日本人戦没者の遺骨、発見ならずも木炭確認 試掘結果分析しさらなる調査検討へ/台湾
調査を主導したのは、日本政府の委託を受けた「日本戦没者遺骨収集推進協会」で、台湾電力第3原子力発電所放水口付近で今月20日に始まった。
同協会の派遣団長を務める井上達昭さんによると、遺骨そのものは見つからなかったものの、木炭や焼けた物質が確認された。井上さんはこれらが遺体を火葬した形跡の可能性があるとの見方を示した上で、今後の調査に向けた手掛かりになればと期待を寄せた。
今回の作業には、約10人の台湾人ボランティアが参加した。井上さんは台湾の人々の熱意ある協力が最も印象に残ったと語った。

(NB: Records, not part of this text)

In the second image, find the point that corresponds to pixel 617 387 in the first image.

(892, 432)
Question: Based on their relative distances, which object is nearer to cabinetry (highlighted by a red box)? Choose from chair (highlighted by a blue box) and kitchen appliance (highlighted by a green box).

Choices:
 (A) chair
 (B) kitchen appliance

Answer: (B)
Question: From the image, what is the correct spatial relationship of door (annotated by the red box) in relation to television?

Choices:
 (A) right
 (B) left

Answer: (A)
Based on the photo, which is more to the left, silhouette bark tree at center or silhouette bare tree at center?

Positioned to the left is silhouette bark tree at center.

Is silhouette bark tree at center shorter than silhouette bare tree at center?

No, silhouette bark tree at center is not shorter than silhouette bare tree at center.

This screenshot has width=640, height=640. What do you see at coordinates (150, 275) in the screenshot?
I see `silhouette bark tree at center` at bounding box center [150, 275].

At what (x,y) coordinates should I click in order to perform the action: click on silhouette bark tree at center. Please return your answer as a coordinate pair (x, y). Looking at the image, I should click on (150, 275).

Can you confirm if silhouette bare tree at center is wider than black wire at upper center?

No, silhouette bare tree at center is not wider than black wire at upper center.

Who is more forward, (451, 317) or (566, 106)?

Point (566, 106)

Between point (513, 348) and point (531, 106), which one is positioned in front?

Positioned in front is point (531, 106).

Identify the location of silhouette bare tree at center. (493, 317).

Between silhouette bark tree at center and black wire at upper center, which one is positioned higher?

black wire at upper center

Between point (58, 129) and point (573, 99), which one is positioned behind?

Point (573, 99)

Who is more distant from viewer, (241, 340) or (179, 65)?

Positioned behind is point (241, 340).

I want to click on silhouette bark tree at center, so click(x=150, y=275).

同県在住で、7年前から戦没者の遺骨に関する調査に携わってきた舘量子さんは、遺骨の発見につながらなかったことに無念さをにじませつつも、作業に加わった台湾の人々に感謝した。また、この活動がより高いレベルで関心を集め、さらなる調査が実現することを願った。
同地は墾丁国家公園内に位置し、すぐそばにはサンゴ礁がある。同公園管理処は今回の調査に対し、人道的、文化的、歴史探究の観点から歓迎したとしつつ、環境保護のため、大規模な掘削ではなく手作業による試掘を認めたと説明。何らかの発見があった場合、今後の対応を改めて検討するとした。
同地は30日、作業を終えた後、全ての土が埋め戻された。